What is thoracic scoliosis?

Thoracic scoliosis is a form of scoliosis, a condition characterized by curvature of the spine, which is concentrated in the thoracic spine, the area of ​​the spine in the middle of the back. This is a common location for scoliosis, and it can be very problematic for the patient because the curvature can lead to deformities that impede breathing. For this reason, people are generally encouraged to closely monitor thoracic scoliosis and treat it if it appears to be progressing to a problematic stage.

There are several different causes for scoliosis. Many cases are idiopathic, meaning there is no known reason. In other cases, it can be caused by congenital problems and disease processes that can occur later in life. In the case of thoracic scoliosis, the bones in the middle of the spine begin to curve to the right, which also tends to push the rib cage out of position. If the curve is allowed to progress, the bones can become misshapen and the patient can develop postural problems, shortness of breath, and other complications.

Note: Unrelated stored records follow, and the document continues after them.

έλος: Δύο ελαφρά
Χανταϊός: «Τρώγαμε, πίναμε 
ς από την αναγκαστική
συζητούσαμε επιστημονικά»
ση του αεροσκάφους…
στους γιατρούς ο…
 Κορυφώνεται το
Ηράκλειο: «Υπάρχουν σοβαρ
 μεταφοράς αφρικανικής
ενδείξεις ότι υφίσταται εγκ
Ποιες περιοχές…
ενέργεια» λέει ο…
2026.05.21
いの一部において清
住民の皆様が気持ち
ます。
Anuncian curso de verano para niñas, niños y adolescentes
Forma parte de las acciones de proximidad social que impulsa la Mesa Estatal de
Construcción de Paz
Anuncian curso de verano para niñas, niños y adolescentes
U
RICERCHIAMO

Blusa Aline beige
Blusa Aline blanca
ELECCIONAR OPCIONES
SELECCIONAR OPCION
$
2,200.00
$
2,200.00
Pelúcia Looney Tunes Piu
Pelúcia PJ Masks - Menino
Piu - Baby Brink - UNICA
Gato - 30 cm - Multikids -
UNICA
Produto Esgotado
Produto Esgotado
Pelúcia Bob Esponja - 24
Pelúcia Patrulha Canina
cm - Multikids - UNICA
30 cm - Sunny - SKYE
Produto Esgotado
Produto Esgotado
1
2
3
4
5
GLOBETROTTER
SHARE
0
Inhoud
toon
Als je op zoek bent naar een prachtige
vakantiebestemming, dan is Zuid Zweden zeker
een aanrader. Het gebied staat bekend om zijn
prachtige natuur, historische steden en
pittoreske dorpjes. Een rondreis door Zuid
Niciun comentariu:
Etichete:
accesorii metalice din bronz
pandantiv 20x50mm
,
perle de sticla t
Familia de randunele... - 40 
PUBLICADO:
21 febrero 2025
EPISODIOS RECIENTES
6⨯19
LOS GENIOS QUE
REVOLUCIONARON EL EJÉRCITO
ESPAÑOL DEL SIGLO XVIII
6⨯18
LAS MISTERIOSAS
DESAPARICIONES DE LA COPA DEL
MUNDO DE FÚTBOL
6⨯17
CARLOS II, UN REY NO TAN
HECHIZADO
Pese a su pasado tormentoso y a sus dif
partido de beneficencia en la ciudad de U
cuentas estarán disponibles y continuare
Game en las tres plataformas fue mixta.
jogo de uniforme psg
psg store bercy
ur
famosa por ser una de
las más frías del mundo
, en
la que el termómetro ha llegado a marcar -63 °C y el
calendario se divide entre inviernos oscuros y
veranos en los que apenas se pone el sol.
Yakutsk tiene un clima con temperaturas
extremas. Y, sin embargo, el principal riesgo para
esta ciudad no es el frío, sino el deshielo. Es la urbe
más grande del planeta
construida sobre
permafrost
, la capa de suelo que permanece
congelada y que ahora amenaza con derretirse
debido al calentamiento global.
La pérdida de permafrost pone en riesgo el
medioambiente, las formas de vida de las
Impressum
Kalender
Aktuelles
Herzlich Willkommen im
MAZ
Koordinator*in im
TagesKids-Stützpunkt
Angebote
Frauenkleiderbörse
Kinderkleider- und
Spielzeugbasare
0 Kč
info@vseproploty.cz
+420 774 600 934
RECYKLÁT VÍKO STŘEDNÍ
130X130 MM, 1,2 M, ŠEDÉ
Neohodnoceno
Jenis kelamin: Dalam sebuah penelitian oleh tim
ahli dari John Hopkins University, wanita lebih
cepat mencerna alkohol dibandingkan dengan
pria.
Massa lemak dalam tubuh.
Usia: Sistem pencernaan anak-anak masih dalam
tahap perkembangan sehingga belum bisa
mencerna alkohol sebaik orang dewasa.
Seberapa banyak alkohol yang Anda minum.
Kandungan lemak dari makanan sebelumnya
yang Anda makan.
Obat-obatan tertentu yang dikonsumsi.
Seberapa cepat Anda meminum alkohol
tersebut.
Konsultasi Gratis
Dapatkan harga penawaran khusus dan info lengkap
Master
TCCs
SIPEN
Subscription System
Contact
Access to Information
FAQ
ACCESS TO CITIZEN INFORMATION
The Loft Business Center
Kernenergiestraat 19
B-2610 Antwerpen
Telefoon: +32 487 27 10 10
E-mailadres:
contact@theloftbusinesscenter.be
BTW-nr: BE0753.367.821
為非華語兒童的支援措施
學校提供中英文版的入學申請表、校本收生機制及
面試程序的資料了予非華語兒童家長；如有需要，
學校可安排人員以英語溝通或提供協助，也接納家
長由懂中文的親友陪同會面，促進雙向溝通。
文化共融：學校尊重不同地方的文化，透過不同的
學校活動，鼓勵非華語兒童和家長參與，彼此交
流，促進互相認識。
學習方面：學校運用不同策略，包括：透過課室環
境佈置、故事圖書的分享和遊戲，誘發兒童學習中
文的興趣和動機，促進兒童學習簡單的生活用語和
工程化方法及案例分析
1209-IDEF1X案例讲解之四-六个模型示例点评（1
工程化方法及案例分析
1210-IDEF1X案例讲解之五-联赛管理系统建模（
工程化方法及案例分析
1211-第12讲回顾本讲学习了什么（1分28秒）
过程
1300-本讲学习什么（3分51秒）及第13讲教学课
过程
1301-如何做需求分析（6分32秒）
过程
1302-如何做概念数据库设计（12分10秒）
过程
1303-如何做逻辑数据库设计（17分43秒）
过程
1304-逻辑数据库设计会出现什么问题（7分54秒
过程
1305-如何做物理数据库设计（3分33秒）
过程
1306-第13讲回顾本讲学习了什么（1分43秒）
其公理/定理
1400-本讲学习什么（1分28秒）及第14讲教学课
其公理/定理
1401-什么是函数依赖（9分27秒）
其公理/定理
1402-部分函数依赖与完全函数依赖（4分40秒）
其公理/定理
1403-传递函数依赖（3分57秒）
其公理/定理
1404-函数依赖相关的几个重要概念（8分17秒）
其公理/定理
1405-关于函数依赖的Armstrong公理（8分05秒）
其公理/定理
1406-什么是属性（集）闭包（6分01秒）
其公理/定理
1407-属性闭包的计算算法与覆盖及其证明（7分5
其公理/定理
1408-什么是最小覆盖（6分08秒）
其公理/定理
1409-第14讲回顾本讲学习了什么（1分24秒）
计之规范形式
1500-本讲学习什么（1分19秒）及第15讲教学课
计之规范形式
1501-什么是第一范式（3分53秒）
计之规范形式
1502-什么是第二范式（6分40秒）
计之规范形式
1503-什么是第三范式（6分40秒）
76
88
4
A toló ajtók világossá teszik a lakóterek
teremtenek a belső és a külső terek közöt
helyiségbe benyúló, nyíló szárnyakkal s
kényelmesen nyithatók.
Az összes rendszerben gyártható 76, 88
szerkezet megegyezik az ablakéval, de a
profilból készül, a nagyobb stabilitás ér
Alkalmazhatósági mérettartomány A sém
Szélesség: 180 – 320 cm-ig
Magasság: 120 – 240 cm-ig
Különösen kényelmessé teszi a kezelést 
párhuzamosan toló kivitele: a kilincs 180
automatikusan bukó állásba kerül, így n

When scoliosis is identified, the mildest treatments are physical therapy and exercise, designed to strengthen the spine and bring it back into alignment. If these measures are not effective or the scoliosis is too severe for them, bracing may be considered. When people with thoracic scoliosis wear a brace, the brace holds the spine in place and prevents further curvature. Wearing a brace can be awkward and uncomfortable, although brace technology has improved tremendously, making it more feasible for patients to adhere to the prescription, often requiring wearing a brace for long periods at a time. time.

Some cases of thoracic scoliosis progress too far for bracing, for a number of different reasons, or the curvature persists despite bracing, sometimes because the patient is having trouble adhering to the bracing regimen. In these cases, surgery may be recommended to correct the curvature. The surgery is performed by a spine surgeon and there are several surgical techniques to correct scoliosis. Patients may want to consult with several surgeons before deciding which one to work with to learn more about their options.

Children in many regions of the world are routinely screened for early signs of scoliosis. Their primary care providers may do regular checkups, and sometimes children are also screened at school as part of a public health initiative. This allows many cases of thoracic scoliosis to be detected early.